Written By: - Date published: 2:00 pm, August 24th, 2012 - 50 comments
Categories: weekend social - Tags:

Christmas truce 1914Weekend social is for non political chat. What’s on for the weekend, gigs, film or book reviews, sports, or whatever.

No politics, no aggro, why can’t we all just get along?

50 comments on “Weekend social 24/08/2012”

  1. aerobubble 1

    This is inspired by my neighbor who still feels its cool
    to run a loud car down the side of my home (albeit rarely),
    though council have told him he needs to keep noise to a minimum.

    Recommendations to lower carbon emissions, since the car fleet
    is so large, old and abused for car displays,
    i.) since loud noise is associated with anger, car owners
    caught with louder cars should go to anger management…
    ii.) schools, companies, whose employees, parents who use
    loud cars to drop off kids, or to get to work, should be fined by
    council (use the traffic wardens) for unnecessary noise creation,
    iii.) ACC levies should rise for those who use off road
    vehicles to shuttle kids to school and goto work (unless
    of course they are farmers who actively go off road),
    iv.) universities should down grade students of engineering
    whose cars are carbon inefficiently when running,
    v.) all cars should be fit for purpose, excessive power
    in a commuter car should pay even more for priority lanes
    and not be allowed into car pooling (as its a form of imposed
    consent on those who are anti-carbon subsidizing excessive
    carbon usage).

    Oh, and if you havent worked it out yet, those without cars,
    who use buses, mopeds, cycles, have more disposable income
    and so will of necessity buy homes closer to towns, while
    your car enthusast will be pushed out to the suburbs
    (all things being equal, as petrol prices rise).

    vi.) more innuendo like the end of the recent american dad
    animation, where the hippi van turns into the chitty chitty
    bang bang and he says he making up for a small dick.
    Car aggression means more kids run over in driveways,
    more kids seeing speed and noise as cool, and smashing into
    trees and power poles, it means higher ACC levies to pay for kids
    who have their leg amputated when a car goes up on the curb
    to run them over. There is nothing cool about a attention
    seeking driver of excessively loud powerful vehicle.

    Bravic is a insane mad child killer, not a sane nationalist trying
    to save Norway from Muslims, anyone who thinks harming
    kids is cool, helps their cause, is insane. Driving a vehicle
    is a responsibility not a lifestyle.

    I like again to thank my neighbor for this inspiration rant.
    They should name the new law after him, he is a genius, moves
    in next to a Green who rants politically on the web, to
    start up a cause to increase legislation of his precious.
    Image of Gollum falling to his death as he grabs hold of the ring,
    finally.

    • prism 1.1

      aerobubble
      There is probably not much you can do about getting your right to some quiet. You might be able to get your own back if they leave the vehicle on the road for a while and it’s got an overdue wof or registration. You could phone up the council and say you think it may be an abandoned car. When they come they will take note and send a bill to the owner. This should be able to be done totally anonymously. Revenge is sweet.

§ **Exercise aim**
Reproduce the stretch of the weekend social thread from "vi.) more innuendo" through "a small dick.", word for word.

§ **Stored data**
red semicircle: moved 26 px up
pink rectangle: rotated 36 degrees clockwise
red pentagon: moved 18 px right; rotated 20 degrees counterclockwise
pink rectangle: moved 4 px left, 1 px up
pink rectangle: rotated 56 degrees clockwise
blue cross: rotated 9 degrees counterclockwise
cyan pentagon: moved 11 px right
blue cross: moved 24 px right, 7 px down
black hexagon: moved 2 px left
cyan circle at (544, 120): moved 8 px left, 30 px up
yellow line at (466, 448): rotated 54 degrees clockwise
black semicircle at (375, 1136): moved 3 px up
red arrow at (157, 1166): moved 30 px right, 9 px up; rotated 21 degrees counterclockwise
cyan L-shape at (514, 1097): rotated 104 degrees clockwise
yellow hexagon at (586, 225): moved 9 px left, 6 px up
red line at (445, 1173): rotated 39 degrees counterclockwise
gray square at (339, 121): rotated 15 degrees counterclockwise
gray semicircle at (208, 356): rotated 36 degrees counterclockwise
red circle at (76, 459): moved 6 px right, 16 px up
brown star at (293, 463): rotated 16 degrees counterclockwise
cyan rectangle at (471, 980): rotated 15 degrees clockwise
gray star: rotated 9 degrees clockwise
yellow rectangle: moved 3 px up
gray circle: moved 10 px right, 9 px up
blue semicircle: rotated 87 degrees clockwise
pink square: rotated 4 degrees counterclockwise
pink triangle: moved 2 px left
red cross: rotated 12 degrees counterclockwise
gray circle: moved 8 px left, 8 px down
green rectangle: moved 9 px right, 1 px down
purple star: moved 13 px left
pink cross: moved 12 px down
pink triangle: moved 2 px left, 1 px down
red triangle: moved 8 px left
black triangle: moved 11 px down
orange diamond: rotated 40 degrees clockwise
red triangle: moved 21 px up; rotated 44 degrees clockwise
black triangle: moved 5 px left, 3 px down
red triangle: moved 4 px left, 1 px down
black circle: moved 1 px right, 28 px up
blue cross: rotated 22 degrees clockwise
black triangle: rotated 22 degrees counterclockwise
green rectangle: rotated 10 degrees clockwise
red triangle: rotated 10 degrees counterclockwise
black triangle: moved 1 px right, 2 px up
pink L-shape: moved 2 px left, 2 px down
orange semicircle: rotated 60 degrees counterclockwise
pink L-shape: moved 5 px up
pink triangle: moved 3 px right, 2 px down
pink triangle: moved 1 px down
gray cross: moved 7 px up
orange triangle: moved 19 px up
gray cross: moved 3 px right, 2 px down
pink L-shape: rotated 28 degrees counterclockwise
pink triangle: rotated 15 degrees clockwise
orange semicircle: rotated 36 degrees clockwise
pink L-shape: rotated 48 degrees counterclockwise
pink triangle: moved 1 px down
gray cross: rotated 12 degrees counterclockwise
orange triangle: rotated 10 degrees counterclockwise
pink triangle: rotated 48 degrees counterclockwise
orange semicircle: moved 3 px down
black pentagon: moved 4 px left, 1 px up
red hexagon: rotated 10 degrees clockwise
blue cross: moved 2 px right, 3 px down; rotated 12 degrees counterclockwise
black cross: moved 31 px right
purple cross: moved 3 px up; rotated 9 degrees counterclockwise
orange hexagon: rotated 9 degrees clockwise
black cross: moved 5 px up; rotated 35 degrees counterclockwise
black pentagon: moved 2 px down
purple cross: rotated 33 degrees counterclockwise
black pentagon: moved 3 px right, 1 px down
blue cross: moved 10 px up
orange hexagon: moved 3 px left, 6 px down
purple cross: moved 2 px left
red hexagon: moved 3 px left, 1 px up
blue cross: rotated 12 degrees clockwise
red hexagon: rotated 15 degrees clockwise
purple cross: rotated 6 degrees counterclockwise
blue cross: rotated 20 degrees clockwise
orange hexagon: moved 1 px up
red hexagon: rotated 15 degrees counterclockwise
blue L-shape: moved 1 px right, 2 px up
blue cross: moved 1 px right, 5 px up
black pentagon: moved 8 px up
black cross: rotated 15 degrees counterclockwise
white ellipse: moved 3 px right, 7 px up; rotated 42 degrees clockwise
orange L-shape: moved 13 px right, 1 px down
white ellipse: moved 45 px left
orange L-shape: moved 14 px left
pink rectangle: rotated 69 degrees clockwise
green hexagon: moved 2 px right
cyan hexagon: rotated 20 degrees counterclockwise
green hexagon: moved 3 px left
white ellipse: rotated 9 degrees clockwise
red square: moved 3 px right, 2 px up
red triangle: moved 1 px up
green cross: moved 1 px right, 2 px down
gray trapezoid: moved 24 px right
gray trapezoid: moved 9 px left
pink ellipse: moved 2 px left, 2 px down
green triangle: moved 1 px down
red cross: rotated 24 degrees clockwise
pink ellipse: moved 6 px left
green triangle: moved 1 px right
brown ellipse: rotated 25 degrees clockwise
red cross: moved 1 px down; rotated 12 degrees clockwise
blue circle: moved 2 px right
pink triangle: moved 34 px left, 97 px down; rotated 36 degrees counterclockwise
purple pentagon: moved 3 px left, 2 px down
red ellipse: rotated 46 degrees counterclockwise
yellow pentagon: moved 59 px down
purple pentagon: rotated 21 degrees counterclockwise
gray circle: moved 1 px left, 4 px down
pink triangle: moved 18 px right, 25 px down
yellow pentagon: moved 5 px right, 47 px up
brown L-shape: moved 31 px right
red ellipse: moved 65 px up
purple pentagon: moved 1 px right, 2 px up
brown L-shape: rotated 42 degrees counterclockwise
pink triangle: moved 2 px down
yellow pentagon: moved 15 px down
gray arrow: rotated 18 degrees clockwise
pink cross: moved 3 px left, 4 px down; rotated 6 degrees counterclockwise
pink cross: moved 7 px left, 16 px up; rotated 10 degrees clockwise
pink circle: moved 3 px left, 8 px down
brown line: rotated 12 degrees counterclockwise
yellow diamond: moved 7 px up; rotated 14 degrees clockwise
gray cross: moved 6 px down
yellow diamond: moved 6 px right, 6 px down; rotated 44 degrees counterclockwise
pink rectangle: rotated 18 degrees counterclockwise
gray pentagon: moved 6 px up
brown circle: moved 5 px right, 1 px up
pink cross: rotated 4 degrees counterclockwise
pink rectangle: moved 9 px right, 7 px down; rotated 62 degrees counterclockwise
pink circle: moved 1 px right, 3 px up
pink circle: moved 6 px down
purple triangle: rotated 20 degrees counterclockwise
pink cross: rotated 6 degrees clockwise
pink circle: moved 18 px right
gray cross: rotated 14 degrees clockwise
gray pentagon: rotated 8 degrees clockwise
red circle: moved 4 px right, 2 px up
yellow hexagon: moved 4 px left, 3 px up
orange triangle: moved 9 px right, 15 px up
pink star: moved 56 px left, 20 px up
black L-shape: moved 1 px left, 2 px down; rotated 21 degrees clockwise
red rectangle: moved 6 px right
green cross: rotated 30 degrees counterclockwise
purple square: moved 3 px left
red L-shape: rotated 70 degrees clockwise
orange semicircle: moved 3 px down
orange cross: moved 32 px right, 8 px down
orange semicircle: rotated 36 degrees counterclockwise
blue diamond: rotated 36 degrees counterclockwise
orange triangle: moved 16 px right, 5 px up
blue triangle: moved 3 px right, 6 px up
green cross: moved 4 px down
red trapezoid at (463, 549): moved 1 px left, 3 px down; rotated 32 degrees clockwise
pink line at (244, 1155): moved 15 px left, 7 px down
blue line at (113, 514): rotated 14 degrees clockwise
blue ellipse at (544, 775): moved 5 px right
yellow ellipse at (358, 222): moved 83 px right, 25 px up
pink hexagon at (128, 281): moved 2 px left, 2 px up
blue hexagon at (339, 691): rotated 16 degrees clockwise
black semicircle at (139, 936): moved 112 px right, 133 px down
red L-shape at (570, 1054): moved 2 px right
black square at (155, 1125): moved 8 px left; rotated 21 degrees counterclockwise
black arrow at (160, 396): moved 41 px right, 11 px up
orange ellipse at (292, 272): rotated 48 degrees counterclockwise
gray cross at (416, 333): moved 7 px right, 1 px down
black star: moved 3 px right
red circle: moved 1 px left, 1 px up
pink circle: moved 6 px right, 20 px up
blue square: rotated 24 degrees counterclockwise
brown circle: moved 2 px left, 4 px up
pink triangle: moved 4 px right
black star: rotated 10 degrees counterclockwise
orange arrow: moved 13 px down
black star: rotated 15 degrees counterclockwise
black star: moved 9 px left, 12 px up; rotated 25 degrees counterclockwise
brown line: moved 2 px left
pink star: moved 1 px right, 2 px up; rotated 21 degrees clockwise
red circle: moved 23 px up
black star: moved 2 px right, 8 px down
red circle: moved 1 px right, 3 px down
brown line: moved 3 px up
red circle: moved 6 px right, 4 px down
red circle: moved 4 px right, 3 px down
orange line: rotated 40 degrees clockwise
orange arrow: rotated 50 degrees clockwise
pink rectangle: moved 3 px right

§ **Response for this exercise**
vi.) more innuendo like the end of the recent american dad
    animation, where the hippi van turns into the chitty chitty
    bang bang and he says he making up for a small dick.